The trade-off acknowledged in the original design notes: the GD32F450 is weaker in raw compute than a T3-class processor (such as a multi-core application processor in the ARM Cortex-A family). For a terminal acquisition board whose analysis pipeline is bounded by 16-channel 24-bit FFT workloads at typical vibration bandwidths (up to ~20 kHz per channel), the Cortex-M4F at 200 MHz is sufficient. A T3-class device would add cost, thermal complexity, and a full embedded Linux software stack — unnecessary overhead for an edge acquisition node whose job is to compute features and forward packets, not run a full OS.

Signal Chain: Front-End FPGA Responsibilities

Each vibration input passes through the FPGA's acquisition pipeline:

  1. ADC interfacing — The FPGA clocks the 24-bit ADCs (likely sigma-delta devices given the resolution and channel count) and receives serial bit-streams from all 16 channels in parallel.
  2. Digital filtering — A cascaded integrator-comb (CIC) or FIR decimation filter removes out-of-band noise and reduces the sample rate from the oversampled ADC rate down to the analysis bandwidth required by the application.
  3. Decimation — The filtered data stream is decimated to match the output data rate, reducing the data volume that needs to be handed off to the ARM.

Because the FPGA handles all 16 channels simultaneously and deterministically, there is no channel-to-channel skew introduced by software scheduling — a critical requirement for phase-coherent multi-channel vibration analysis (e.g., cross-correlation between measurement points on a rotating machine).

The 2 tachometer channels are handled separately; rotational speed signals are typically TTL pulse trains from proximity probes or encoders, and the FPGA can measure pulse period with sub-microsecond resolution to derive RPM and provide a phase reference for order-tracked analysis.

Back-End ARM Responsibilities

Once the FPGA has decimated and filtered the data, it is transferred to the GD32F450 (likely over a parallel bus or high-speed SPI/QSPI interface). The ARM then performs:

  • Feature-value calculation — Time-domain statistical features such as RMS, peak, crest factor, and kurtosis. These are the primary health indicators used in condition monitoring and are relatively cheap to compute on a Cortex-M4F with hardware FPU.
  • FFT computation — Frequency-domain analysis for identifying fault frequencies (bearing defect frequencies, gear mesh frequencies, imbalance, misalignment). The GD32F450's M4F core can execute a CMSIS-DSP FFT efficiently; for 1024-point complex FFT at 200 MHz, throughput is well within the frame-rate budget for typical vibration analysis update rates.
  • Protocol interfacing and data upload — The ARM runs a soft protocol stack to format results and transmit them upstream. This could be Ethernet (the board's "terminal" form factor suggests it sits close to the machine), Modbus, or a proprietary industrial protocol. The GD32F450's MAC peripheral supports 10/100 Ethernet, enabling direct TCP/IP connectivity without an additional network controller.

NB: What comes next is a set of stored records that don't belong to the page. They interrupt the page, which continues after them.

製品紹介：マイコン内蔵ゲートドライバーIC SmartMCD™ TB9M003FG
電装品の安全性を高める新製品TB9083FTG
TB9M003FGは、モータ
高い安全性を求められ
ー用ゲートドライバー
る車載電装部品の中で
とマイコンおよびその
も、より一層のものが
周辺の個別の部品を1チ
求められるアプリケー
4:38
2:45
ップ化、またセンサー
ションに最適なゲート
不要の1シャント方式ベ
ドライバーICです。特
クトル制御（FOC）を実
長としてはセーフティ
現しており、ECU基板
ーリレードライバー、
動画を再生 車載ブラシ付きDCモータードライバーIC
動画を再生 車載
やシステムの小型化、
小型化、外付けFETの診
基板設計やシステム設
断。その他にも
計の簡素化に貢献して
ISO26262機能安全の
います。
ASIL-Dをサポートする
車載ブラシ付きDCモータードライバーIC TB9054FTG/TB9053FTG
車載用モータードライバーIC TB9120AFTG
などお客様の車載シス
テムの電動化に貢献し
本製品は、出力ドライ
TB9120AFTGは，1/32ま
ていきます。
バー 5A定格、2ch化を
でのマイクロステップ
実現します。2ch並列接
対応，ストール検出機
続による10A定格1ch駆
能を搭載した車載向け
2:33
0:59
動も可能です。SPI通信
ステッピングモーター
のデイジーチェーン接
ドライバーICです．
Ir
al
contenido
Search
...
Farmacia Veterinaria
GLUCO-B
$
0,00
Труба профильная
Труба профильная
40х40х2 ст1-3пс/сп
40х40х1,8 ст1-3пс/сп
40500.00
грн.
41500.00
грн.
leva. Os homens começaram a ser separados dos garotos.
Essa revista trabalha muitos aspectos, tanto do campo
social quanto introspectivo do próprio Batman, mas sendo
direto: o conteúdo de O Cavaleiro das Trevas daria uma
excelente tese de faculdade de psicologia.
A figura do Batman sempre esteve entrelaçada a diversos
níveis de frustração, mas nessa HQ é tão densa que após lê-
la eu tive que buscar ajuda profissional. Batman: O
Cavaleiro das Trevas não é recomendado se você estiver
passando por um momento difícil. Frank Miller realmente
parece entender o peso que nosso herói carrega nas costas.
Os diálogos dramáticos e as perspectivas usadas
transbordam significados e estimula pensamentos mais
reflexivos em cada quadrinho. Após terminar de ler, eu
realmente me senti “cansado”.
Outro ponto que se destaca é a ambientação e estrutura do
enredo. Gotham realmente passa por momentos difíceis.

Positioning as a Domestic NI Alternative

NI's CompactDAQ and PXI DSA modules offer comparable channel counts and 24-bit resolution, but at a price point that makes large-scale machine fleet deployments expensive. This board targets the same measurement class — high-precision vibration and tachometer acquisition with onboard signal processing — using an entirely domestic component set:

  • No exposure to foreign chip supply-chain risk
  • Lower BOM cost due to domestic FPGA and MCU pricing
  • Simplified software maintenance: GD32F450 code is largely compatible with existing STM32F4 codebases, lowering the barrier for Chinese industrial software teams
  • Built-in feature extraction and FFT mean the host system receives processed results rather than raw waveforms, reducing network bandwidth and host CPU load

For applications in predictive maintenance, rotating machinery health monitoring, and industrial condition monitoring systems — particularly in defence-adjacent or government-procurement contexts where domestic sourcing is mandatory — this architecture presents a credible, production-ready alternative to NI's incumbent hardware.